On top of that, the state has been largely unable to stimulate the kind of domestic consumer demand to compensate for the drop in exports. A middle class has developed, which is buying lots of cars and luxury apartments. But it isn’t very broad, and it certainly can’t make up for the drop in international demand.
So with the economy slowing, people, even much of the middle class, are scared to spend money if they have it. Instead, they’re saving it to pay for necessities like housing, health care and pensions, which the state doesn’t provide. As a result, the state hasn’t been able to stimulate domestic consumption to replace the drop in exports.
Finally, the state has developed a long-term plan to drive investment and development inland from the East Coast cities, with the hope that many migrants would return to their former homes.
But because the government is also loosening the household registration requirements, a lot of migrants aren’t going back home. They’re staying in the coastal cities. As a result, the state’s inland development push has built ghost cities, with giant housing complexes standing empty and unused.
HAVE WORKERS started to build new organizations to mount resistance amid the slowdown and repression?
YES, BUT it’s very early in the process.

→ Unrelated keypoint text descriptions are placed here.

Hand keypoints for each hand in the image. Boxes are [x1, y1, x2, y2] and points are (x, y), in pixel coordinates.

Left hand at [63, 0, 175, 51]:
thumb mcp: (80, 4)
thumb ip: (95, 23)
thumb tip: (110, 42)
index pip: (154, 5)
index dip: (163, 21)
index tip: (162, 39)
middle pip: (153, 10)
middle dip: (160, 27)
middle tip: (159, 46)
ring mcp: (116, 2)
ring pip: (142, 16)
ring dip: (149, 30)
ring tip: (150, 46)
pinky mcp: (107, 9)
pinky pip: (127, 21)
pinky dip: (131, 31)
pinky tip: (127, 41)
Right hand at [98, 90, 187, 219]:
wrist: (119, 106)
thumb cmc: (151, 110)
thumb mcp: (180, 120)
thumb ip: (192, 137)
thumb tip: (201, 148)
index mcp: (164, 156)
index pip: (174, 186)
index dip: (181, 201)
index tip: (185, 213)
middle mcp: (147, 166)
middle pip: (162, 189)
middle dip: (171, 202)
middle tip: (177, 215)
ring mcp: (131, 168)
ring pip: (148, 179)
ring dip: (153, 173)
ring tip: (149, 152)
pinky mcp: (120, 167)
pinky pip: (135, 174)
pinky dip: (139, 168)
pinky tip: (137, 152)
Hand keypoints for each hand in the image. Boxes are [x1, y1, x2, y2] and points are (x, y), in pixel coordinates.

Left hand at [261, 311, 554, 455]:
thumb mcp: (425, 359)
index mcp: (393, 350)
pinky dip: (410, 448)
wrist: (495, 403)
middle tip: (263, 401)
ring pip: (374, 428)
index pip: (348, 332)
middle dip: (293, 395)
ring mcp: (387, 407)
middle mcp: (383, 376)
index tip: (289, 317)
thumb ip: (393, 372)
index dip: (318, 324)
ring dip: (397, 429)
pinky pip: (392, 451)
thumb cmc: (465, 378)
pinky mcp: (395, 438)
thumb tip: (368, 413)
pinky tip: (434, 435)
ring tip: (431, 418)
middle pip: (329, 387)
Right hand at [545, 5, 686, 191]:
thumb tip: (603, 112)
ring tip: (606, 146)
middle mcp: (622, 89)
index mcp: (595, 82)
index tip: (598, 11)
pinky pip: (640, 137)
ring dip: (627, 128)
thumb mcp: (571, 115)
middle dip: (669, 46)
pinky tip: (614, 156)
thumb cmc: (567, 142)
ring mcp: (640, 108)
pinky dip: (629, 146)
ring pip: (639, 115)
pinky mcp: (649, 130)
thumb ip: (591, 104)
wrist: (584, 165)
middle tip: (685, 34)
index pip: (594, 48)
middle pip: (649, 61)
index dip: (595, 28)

It’s very, very difficult for workers to network, for activists to network, for students to network. The state is vigilant in disrupting such efforts.
Here’s an example. I’ve been associated with Sun Yat-sen University in Guangzhou for the last 10 years. In the period of relative liberalism under Hu Jintao, we managed to start an international labor center within the School of Government. We conducted research involving labor scholars, trade unionists, economists, historians and labor lawyers, including both Chinese practitioners and foreign practitioners. That produced a lot of really wonderful research, classes and workshops.

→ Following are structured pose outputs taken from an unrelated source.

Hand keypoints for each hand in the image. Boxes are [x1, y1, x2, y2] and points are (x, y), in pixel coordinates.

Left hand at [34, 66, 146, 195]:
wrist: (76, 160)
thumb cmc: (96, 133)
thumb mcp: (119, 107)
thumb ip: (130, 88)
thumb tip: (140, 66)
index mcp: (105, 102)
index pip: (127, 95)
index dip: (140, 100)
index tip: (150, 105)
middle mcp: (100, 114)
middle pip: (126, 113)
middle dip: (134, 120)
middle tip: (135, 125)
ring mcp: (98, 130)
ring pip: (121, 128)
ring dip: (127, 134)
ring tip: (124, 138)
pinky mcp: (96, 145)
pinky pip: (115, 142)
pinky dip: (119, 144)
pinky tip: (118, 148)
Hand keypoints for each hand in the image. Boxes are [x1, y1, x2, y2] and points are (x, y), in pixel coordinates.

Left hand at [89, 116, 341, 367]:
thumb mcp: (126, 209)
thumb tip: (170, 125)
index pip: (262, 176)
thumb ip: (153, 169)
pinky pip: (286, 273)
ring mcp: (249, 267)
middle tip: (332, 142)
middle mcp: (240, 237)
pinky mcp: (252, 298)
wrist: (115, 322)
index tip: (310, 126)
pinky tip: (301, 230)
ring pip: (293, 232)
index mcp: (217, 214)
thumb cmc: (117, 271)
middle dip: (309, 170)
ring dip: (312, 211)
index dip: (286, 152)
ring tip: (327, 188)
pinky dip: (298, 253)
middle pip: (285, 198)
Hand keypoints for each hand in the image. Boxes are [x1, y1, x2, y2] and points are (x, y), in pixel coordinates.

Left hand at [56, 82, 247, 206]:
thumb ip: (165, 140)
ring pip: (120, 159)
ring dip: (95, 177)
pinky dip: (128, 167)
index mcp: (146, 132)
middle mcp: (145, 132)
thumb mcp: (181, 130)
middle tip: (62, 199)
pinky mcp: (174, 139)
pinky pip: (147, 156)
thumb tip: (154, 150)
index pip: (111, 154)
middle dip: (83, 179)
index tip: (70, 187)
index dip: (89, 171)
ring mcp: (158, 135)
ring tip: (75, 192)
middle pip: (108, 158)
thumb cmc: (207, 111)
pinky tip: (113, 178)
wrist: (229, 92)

The authorities shut it down last year. They gave no reason–they just closed it, all of sudden. The scholars, students, activists and workers who knew one another through the program have tried to stay in touch and continue our work. But we can’t do it in a formal way any longer.

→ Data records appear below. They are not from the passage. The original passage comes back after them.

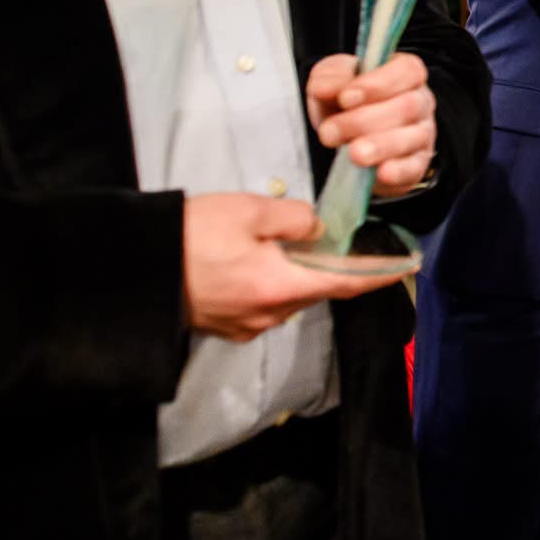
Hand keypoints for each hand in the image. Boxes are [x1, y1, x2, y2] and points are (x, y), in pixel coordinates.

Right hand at [183, 193, 406, 341]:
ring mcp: (246, 327)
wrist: (131, 271)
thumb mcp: (248, 211)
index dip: (380, 275)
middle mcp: (269, 315)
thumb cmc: (190, 236)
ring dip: (296, 274)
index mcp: (280, 287)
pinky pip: (263, 305)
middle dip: (329, 267)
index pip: (346, 283)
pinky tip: (254, 262)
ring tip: (284, 245)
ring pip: (290, 298)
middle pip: (316, 290)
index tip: (409, 267)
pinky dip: (271, 284)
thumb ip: (294, 218)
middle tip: (335, 239)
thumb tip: (316, 230)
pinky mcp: (225, 328)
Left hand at [306, 52, 435, 197]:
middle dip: (365, 120)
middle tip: (330, 132)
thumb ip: (330, 78)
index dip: (379, 83)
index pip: (407, 71)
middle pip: (407, 106)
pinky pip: (414, 167)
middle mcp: (420, 101)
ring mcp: (422, 134)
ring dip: (381, 146)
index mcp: (405, 73)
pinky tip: (381, 172)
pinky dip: (399, 170)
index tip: (345, 98)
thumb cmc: (345, 102)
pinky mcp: (416, 164)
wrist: (347, 137)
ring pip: (413, 137)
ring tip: (354, 153)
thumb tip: (324, 88)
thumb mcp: (333, 80)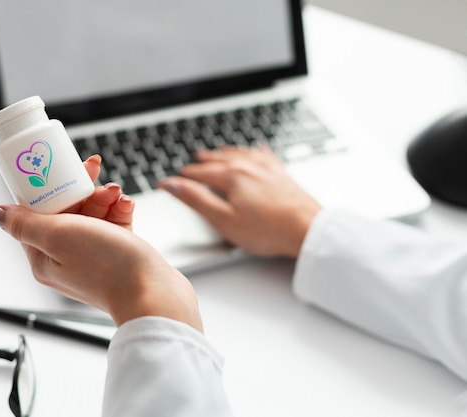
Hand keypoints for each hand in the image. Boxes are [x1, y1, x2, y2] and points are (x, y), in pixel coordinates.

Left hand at [0, 155, 201, 330]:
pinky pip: (113, 223)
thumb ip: (24, 222)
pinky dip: (119, 210)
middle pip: (65, 209)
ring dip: (104, 197)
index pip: (34, 212)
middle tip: (92, 169)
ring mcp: (91, 255)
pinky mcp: (115, 252)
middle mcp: (64, 256)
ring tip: (116, 193)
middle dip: (81, 188)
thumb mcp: (58, 236)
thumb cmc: (107, 267)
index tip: (58, 168)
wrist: (153, 293)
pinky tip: (126, 205)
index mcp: (43, 256)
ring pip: (92, 213)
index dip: (46, 187)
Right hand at [158, 146, 320, 257]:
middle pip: (219, 160)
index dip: (183, 177)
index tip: (170, 179)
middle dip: (204, 161)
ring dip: (225, 153)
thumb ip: (196, 199)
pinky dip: (253, 152)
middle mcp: (248, 166)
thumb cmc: (267, 229)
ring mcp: (266, 168)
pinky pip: (263, 155)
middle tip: (193, 161)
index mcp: (231, 176)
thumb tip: (172, 184)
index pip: (200, 173)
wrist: (307, 229)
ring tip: (217, 152)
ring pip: (240, 154)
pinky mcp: (281, 174)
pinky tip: (255, 150)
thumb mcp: (223, 219)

The Labor Center clearly provoked concern among the authorities. When I was detained and interrogated, they asked me about the Labor Center, as if it was still ongoing. I said to them, “You know it was closed last year. There is no more Labor Center.” But they persisted. They asked me, “When you were in Guangzhou, who did you talk with? Did you meet with your colleagues? Why did you meet with former students?”
That gives you a sense of the scale of scrutiny that activists are under. People’s e-mails, phones and meetings are all surveilled. Even when people use social media, which they do a lot, it suffers almost immediate censorship. So while there is a robust international solidarity campaign on behalf of the detained labor activists, there is nothing like this going on inside China itself. It’s virtually impossible to even get information about the detentions there.
WHAT CAN unionists and activists in the U.S. do to help with the defense campaign?
PEOPLE CAN do a number of things.
There are several good websites for more information. You can follow the solidarity efforts on Free Chinese Labour Activists, Red Balloon Solidarity or Chuang. There are also petitions circulating, including one for organizations and individuals that was initiated by the Hong Kong Confederation of Trade Unions and picked up by LabourStart.
For those at universities or foundations with connections to China, there are opportunities for people to work through them to raise questions about the detentions.
There are some key organizations in various cities that activists can reach out to help with solidarity actions. In San Francisco, the key organization is the Chinese Progressive Association. There’s a group in Seattle called the Pacific Rim Solidarity Network, or PARISOL, which is also doing some important work. In New York City, there is the Committee Against Anti-Asian Violence.